*** Begin section ***
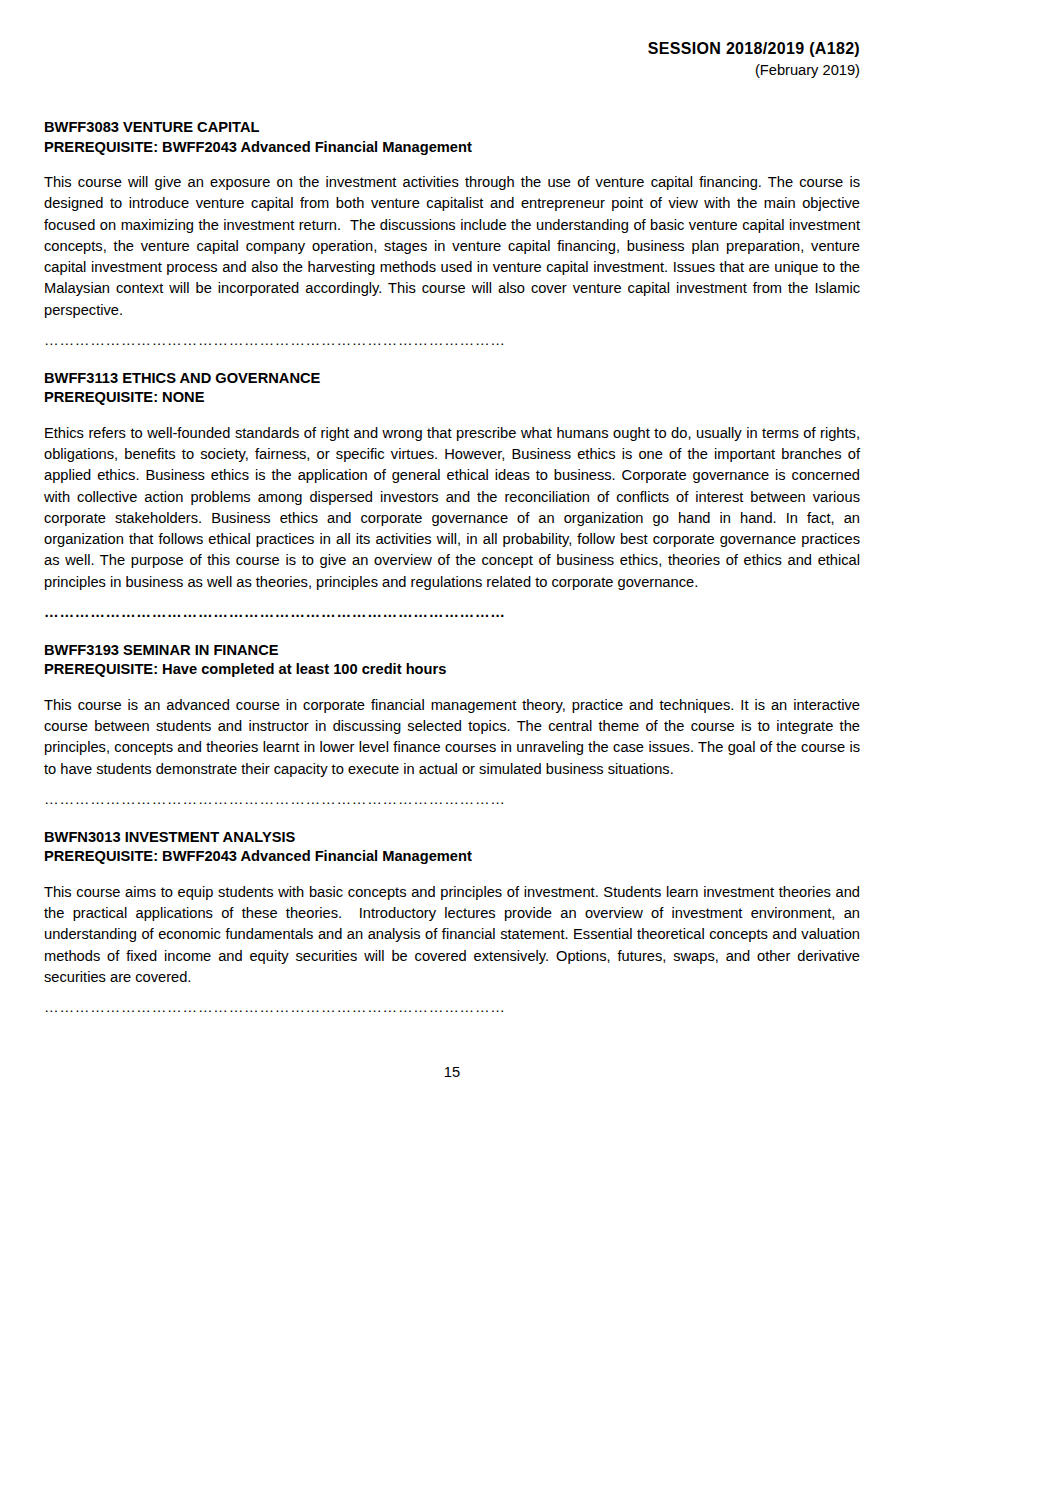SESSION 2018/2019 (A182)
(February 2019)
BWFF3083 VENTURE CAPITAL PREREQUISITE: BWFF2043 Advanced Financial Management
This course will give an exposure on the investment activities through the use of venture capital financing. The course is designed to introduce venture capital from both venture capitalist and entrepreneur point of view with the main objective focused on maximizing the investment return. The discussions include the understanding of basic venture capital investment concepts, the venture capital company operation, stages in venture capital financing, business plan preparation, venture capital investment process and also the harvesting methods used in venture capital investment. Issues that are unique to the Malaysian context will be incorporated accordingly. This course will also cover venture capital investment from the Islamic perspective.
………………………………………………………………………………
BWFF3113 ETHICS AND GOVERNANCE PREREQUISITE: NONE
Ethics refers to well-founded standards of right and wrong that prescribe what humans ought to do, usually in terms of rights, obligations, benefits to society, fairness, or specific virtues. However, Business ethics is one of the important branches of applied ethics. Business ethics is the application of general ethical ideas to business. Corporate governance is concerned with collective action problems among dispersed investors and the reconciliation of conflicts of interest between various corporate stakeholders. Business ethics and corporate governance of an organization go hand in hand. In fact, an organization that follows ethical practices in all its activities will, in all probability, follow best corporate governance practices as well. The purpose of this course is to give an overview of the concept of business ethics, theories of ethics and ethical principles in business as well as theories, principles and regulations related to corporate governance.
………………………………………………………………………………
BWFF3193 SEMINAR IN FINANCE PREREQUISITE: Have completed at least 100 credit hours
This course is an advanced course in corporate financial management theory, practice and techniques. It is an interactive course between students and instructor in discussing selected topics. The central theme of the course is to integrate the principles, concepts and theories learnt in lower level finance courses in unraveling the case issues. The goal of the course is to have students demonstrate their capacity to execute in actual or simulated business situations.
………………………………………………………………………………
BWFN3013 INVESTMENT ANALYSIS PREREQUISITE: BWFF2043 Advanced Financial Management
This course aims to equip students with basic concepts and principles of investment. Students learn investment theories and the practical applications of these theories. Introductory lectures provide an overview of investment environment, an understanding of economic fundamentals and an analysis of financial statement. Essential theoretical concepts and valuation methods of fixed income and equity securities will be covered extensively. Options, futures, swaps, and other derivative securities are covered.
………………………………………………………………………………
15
*** End section ***
*** Begin section ***
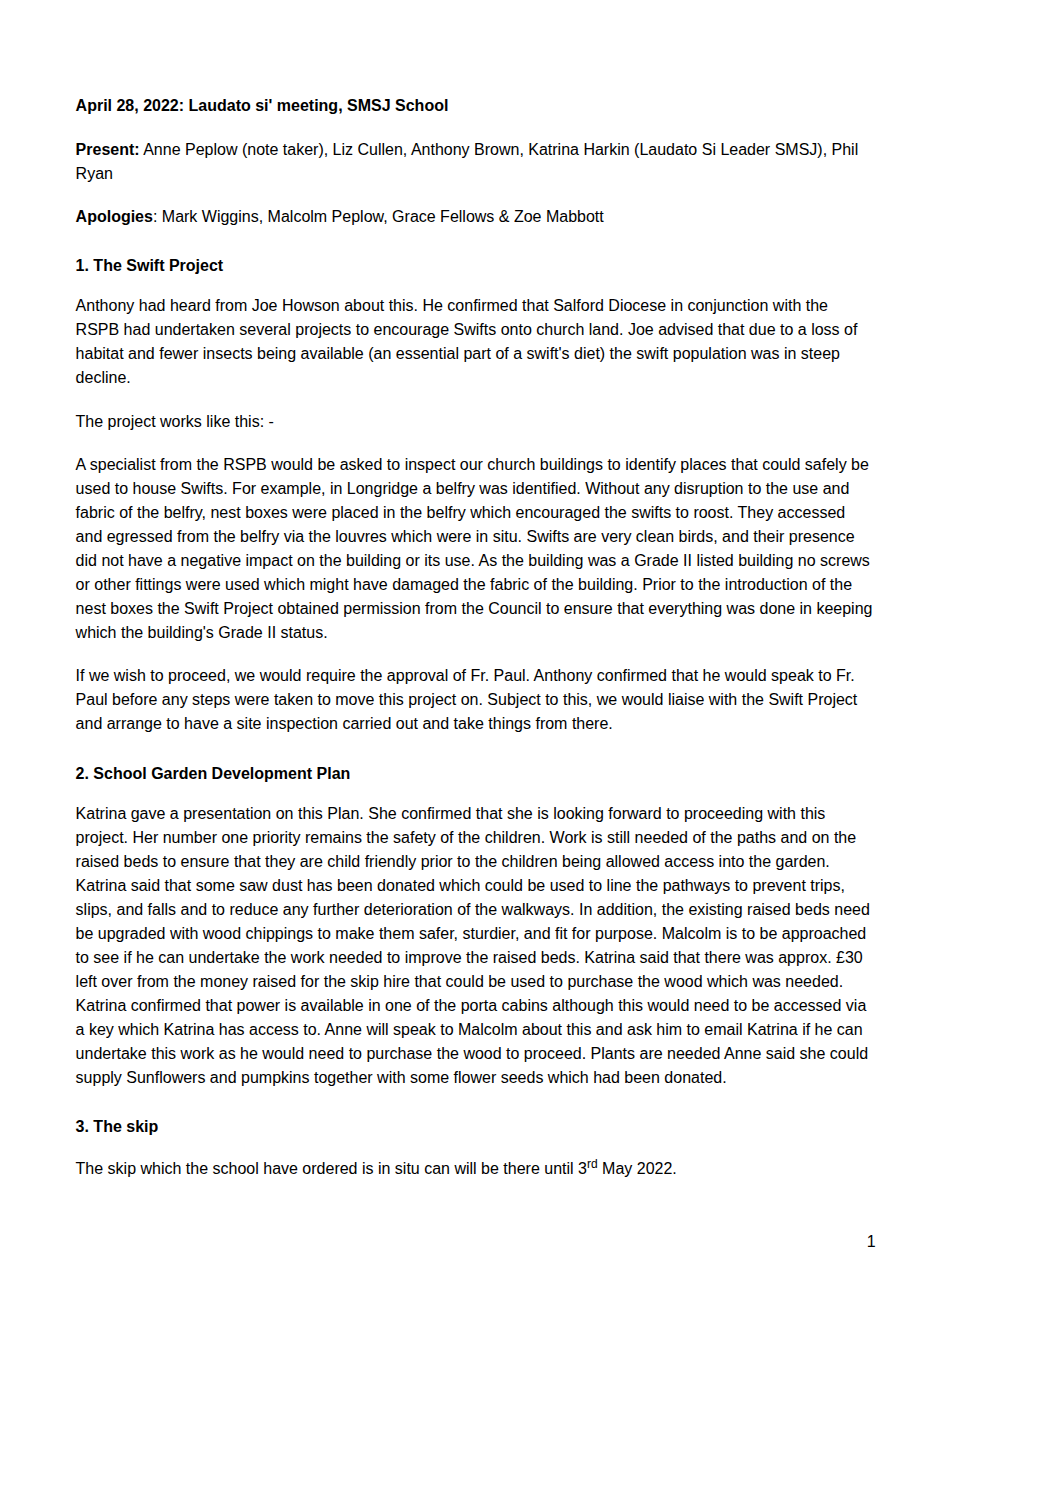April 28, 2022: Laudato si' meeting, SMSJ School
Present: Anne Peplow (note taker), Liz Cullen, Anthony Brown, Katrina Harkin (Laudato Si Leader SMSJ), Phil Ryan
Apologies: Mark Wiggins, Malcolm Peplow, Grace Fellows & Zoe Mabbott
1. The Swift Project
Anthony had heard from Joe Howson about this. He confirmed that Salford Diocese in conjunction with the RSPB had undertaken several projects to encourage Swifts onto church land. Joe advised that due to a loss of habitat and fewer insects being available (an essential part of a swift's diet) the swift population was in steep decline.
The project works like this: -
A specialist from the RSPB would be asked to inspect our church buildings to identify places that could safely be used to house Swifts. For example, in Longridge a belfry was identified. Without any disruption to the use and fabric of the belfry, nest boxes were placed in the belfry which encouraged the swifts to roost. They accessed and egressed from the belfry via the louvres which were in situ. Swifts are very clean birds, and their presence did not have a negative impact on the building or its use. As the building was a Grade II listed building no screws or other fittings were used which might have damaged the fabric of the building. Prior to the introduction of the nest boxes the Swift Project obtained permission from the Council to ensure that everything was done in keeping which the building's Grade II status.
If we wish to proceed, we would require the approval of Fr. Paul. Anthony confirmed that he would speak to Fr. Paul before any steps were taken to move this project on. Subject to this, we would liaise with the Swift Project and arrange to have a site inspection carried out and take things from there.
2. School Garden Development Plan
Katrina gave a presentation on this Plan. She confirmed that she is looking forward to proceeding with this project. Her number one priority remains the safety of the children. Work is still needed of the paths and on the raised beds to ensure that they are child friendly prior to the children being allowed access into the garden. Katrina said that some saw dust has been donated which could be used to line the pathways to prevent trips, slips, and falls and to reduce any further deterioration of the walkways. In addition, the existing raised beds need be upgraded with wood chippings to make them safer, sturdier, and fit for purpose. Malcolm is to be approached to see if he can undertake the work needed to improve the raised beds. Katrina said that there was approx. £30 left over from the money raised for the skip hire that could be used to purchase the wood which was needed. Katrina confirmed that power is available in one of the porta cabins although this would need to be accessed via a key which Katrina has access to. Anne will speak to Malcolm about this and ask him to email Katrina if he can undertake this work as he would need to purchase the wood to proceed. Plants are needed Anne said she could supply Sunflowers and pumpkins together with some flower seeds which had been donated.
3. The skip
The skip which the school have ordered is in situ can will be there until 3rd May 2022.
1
*** End section ***
Required action – Beginning with the line containing "Present: Anne Peplow" and ending with the line containing "1. The Swift Project", extract those lines exactly from the listing above, and only those.

The completed task –
Present: Anne Peplow (note taker), Liz Cullen, Anthony Brown, Katrina Harkin (Laudato Si Leader SMSJ), Phil Ryan
Apologies: Mark Wiggins, Malcolm Peplow, Grace Fellows & Zoe Mabbott
1. The Swift Project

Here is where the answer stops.